Monday, February 8, 2016

The Magic Wand Output of 2016...


The aims for this new year are giving me more clarity to raise myself this year. Sharing them with others on a public platform is re-affirming commitment to myself. And it will be fun to check back with the progress I make at the end of the year (considering how much I have bragged about the last year's intentions working out!).
  • Learn to write in cursive. I have always loved how beautiful cursive looks, but have always struggled to read them  and never considered to learn. Since I have been digging into Montessori methods, I have learned the neurological  benefits of cursive writing. There lied my inspiration, to learn them and to teach them. J already knows his prints, we are going to take a backwards route but it will be a fun thing to learn together for sure.

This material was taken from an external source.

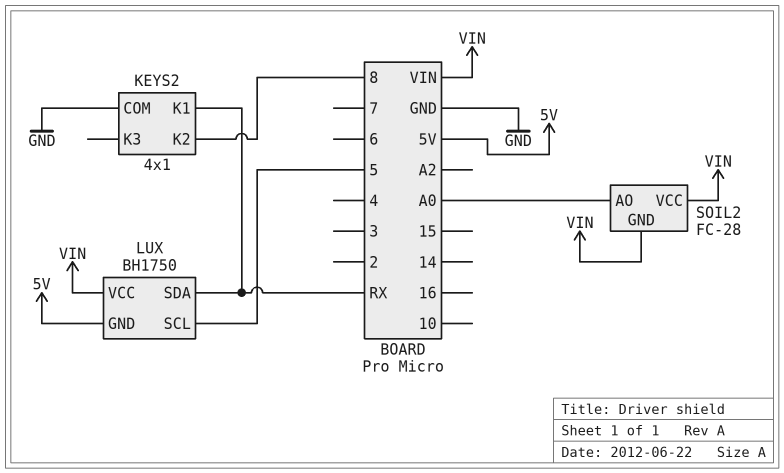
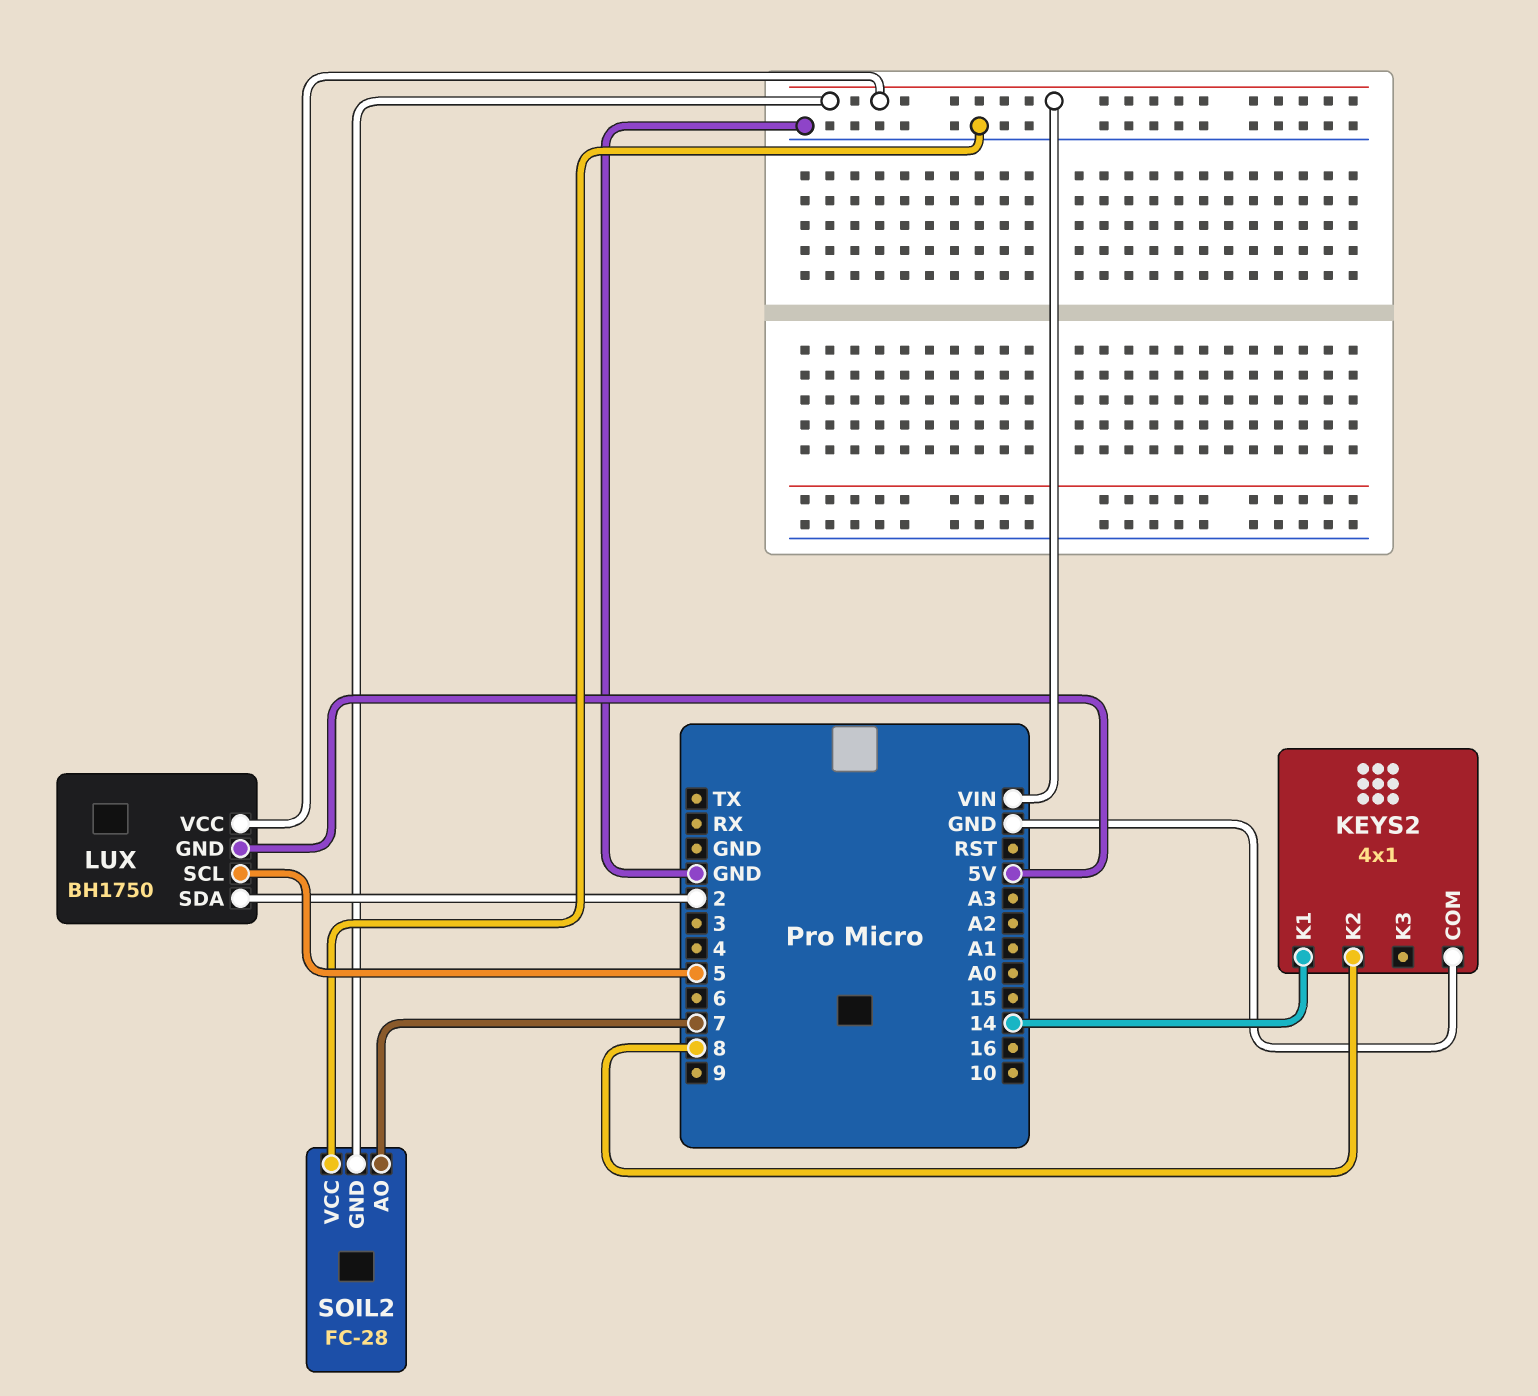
KEYS2 pin K1: RX -> 14
LUX pin SDA: RX -> 2
SOIL2 pin AO: A0 -> 7
SOIL2 pin VCC: VIN -> GND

  • Get rid of clutter and get more organized. The Montessori mantra of 'There is place for everything and everything has a place' is my reminder everyday. Living in a small (Texas standards, not New York, hell, that will be our bedroom only!, a real struggle to cope, oops!) apartment feels like a bliss at this time, as there is less to clean or may be it fills up so quickly, I need to find ways to go through what to keep and what to depart from. Good mind exercise as I have to get over my emotions to the things. Byproduct is emotional independence, ahem ahem! 

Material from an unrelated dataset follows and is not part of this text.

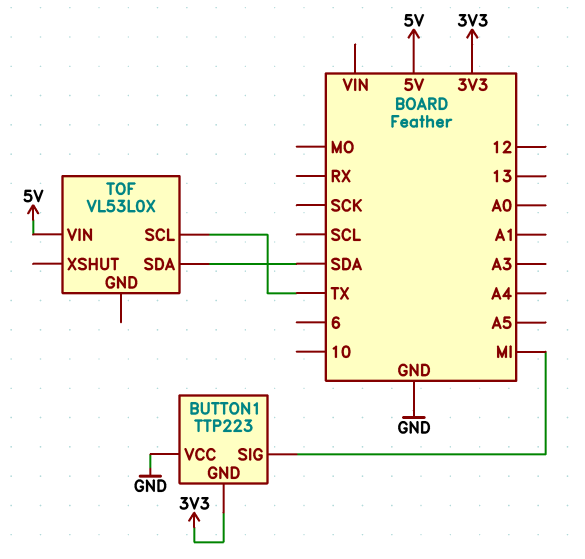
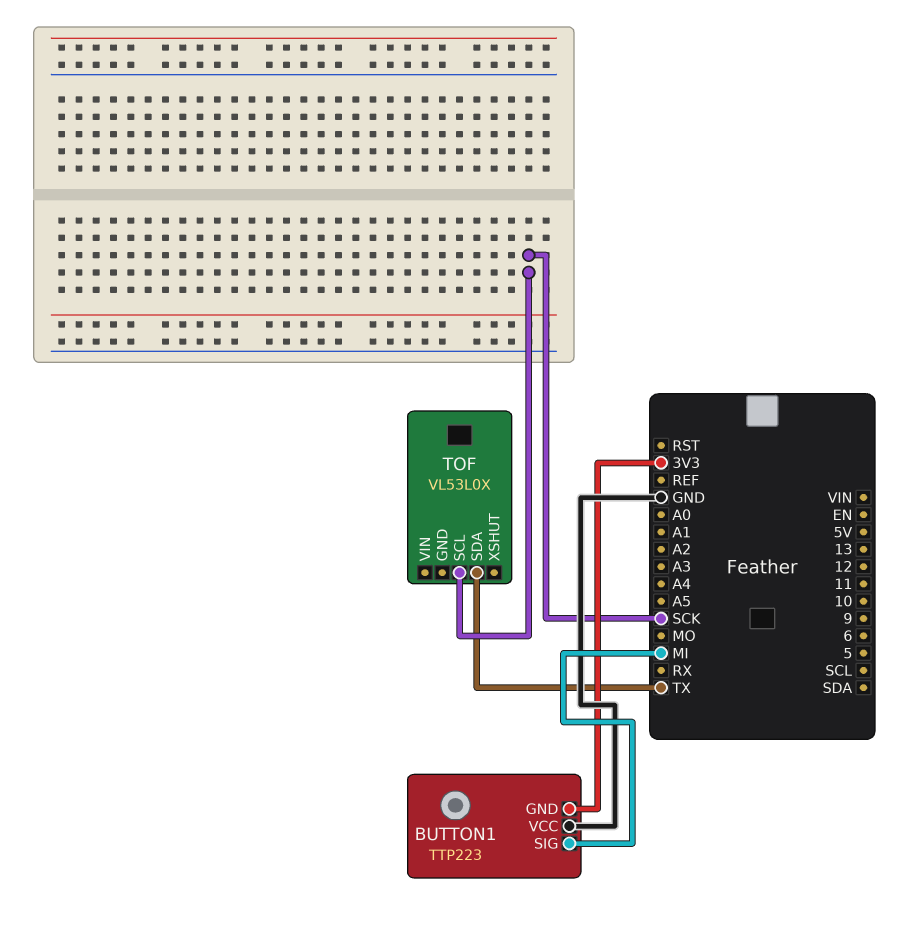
TOF pin SCL: TX -> SCK
TOF pin SDA: SDA -> TX
TOF pin VIN: 5V -> none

  • Simplify and slow down. The great invention of Internet has it's personalities, good and evil (Am I learning it just now?). It has a lot to inspire and guide through, with abilities to distract and get lost into. Oh dear Pinterest, I love you as much as I am afraid of you. Sometimes those inspirations have made me take trips to Target to check out their Dollar spot, the higher version of Dollar Tree and part of Walmart (Target makes it look a lot better). Anyway, after a year of doing so, I am learning to get creative, using pen, paper, sharpie, pair of scissors, etc to make things simple without spending time, energy and imagination of that purchase in my head, how J would enjoy the activities which sometime stays there forever and he doesn't look beyond opening the package. So the aim is to simply spend time together, enjoy low paced days and learn in creative ways.

  • Love without judgement. The trap of judging people without knowing them was not letting me see myself very clearly, I mean I would get mad if someone would judge me (and I come to know about it), though I never thought about it the other way round. Last year I met some beautiful people, who were so very welcoming and open minded, patient and amazingly good listeners (tolerating the talkative me is not easy). They have inspired me to commit to this intention this year deeply.

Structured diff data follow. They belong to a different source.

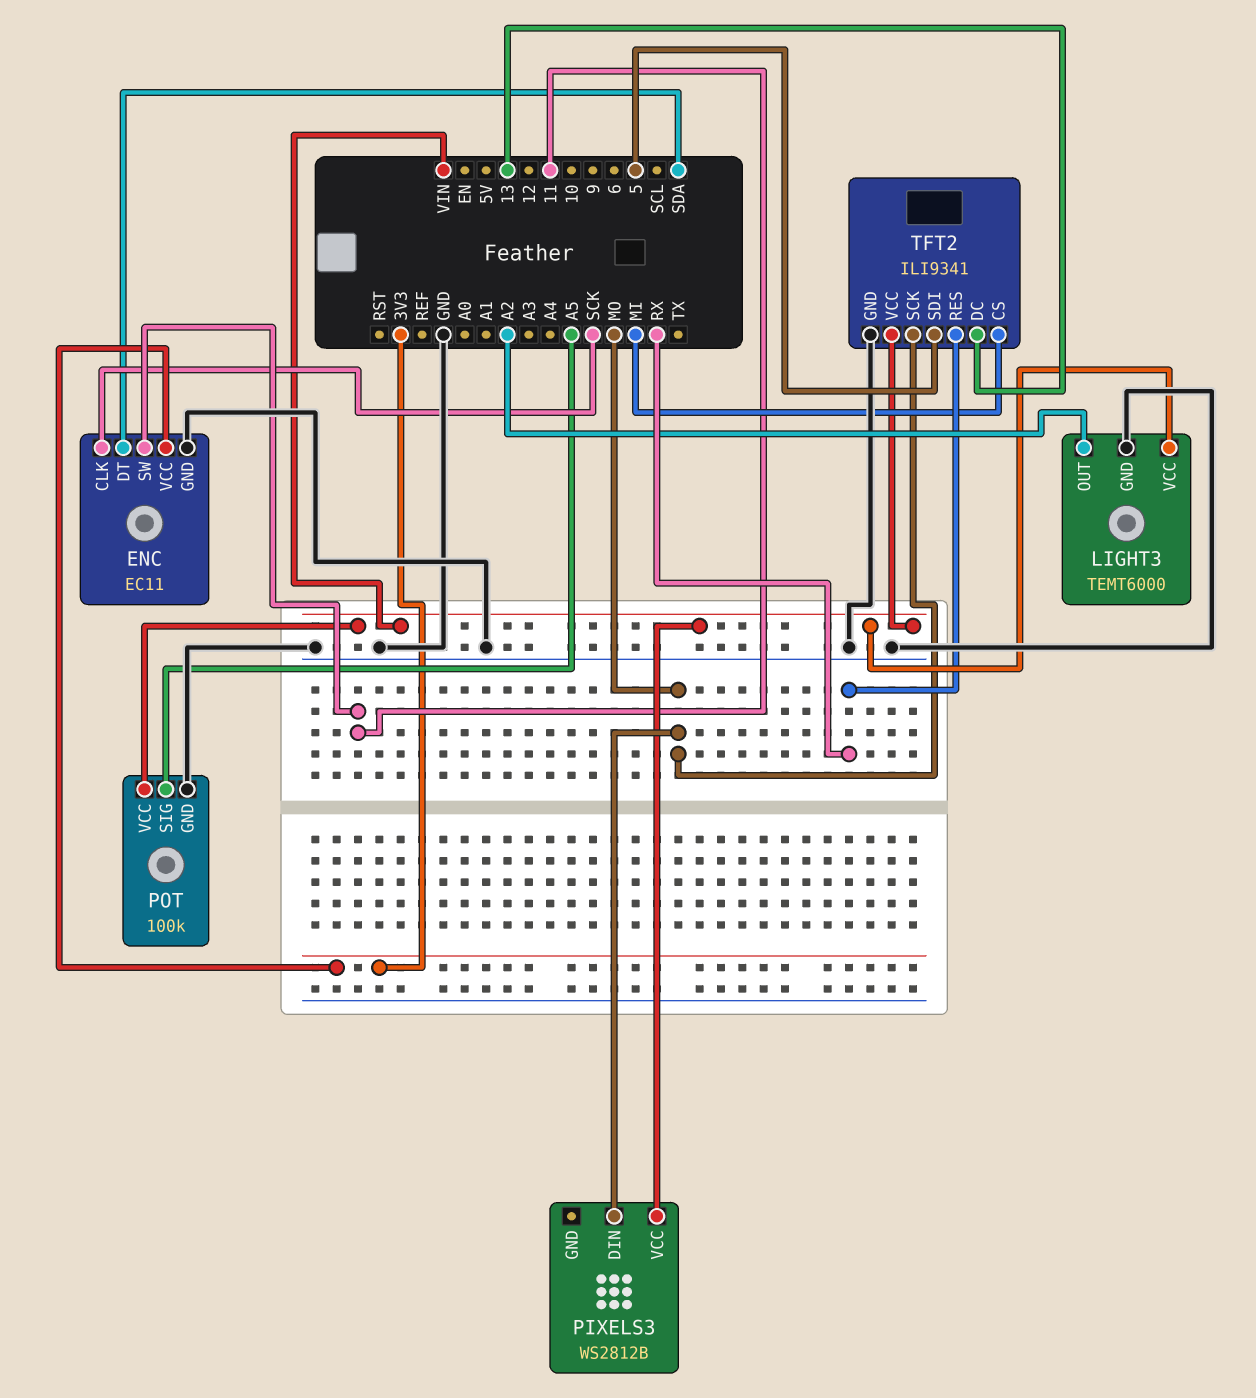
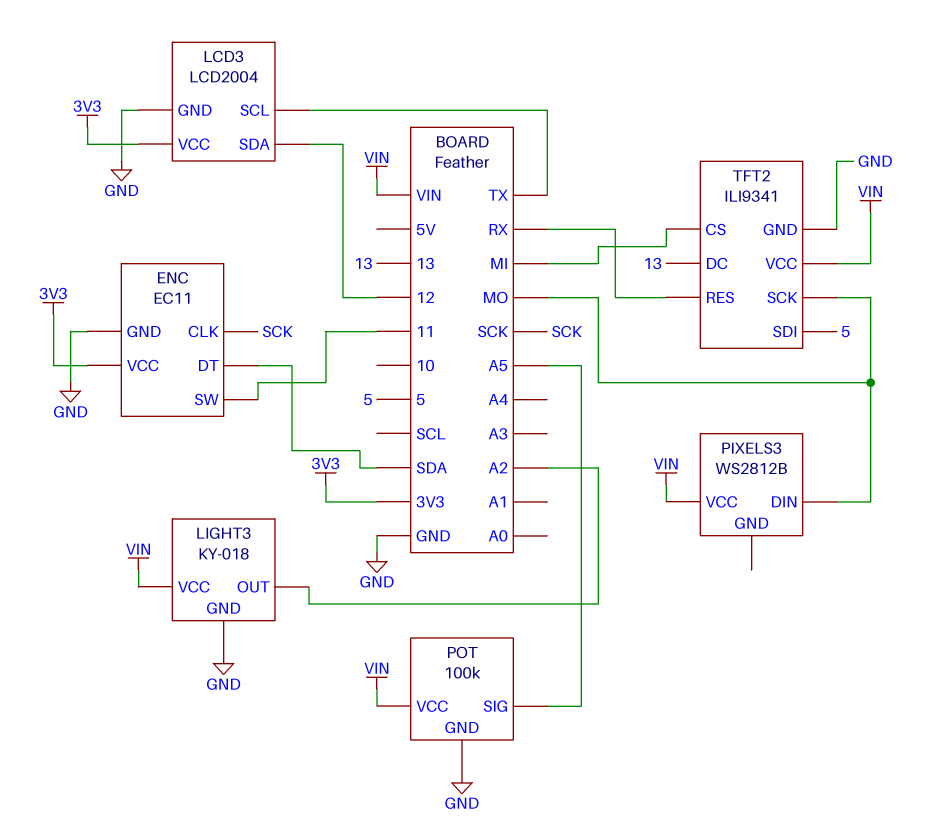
LCD3: none -> LCD2004
LCD3 pin GND: none -> GND
LCD3 pin SCL: none -> TX
LCD3 pin SDA: none -> 12
LCD3 pin VCC: none -> 3V3
LIGHT3: TEMT6000 -> KY-018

  • Be myself and rock it. The pure Gujarati street food, 'Bhel' I made at a party that was dominant by  Americans, I was super excited for them to taste my home town dish (By the way, I love Texans' love for everything hot and spicy). Oh, I was sinking when people started to come around the serving area, looking at my dish (I knew, I screwed up with presentation + thinking of a street food at a party - which is loved at even weddings in India though) and passing by without picking up the plate, looking at it with strange eyes.  Then came this mom, who probably got my feelings, asked me how to put it together, I showed and boy! everybody was suddenly interested and loving it, I was asked for recipes. I realized, there is no need to change to blend in, people are very accepting of others as they are and of-course their food. 

  • Read. Reading for J has changed my way of choosing a book for myself as well. I am forever grateful for the libraries in the US. I mean such a treasure they contain for everyone and about every topic. This year I intend to read at least one book per month for myself. Period. The list must include books by Janet Lansbury and RIE philosophy (I am falling in love with), Maya Angelou and Robin Sharma. I never accepted that one should ever raise a child by reading about it in a book and I was TOTALLY wrong. A book can simply give another perspective, offer another way to solve an issue, another reason to raise beyond self, another idea to implement, another commitment to make, another dream to dream, another hand to hold, another reminder to be and to live fully.  

  • Choose kind words. Terry Ryan notes her moms words in her book, The Prize Winner of Defiance, Ohio, "There are so many interesting words to use, alone or in combination, that I don't know why anyone would fall back on one-syllable obscenities ('Negative words' - as I read it)." Being an emotional person, I always used to sink down at every occasion of sad words used for me, almost forgetting there are so many kind words people in my life have described me with. So the decision is made to model J of a kind person, who knows how to use right words with gratitude toward life and people called friends, family and strangers.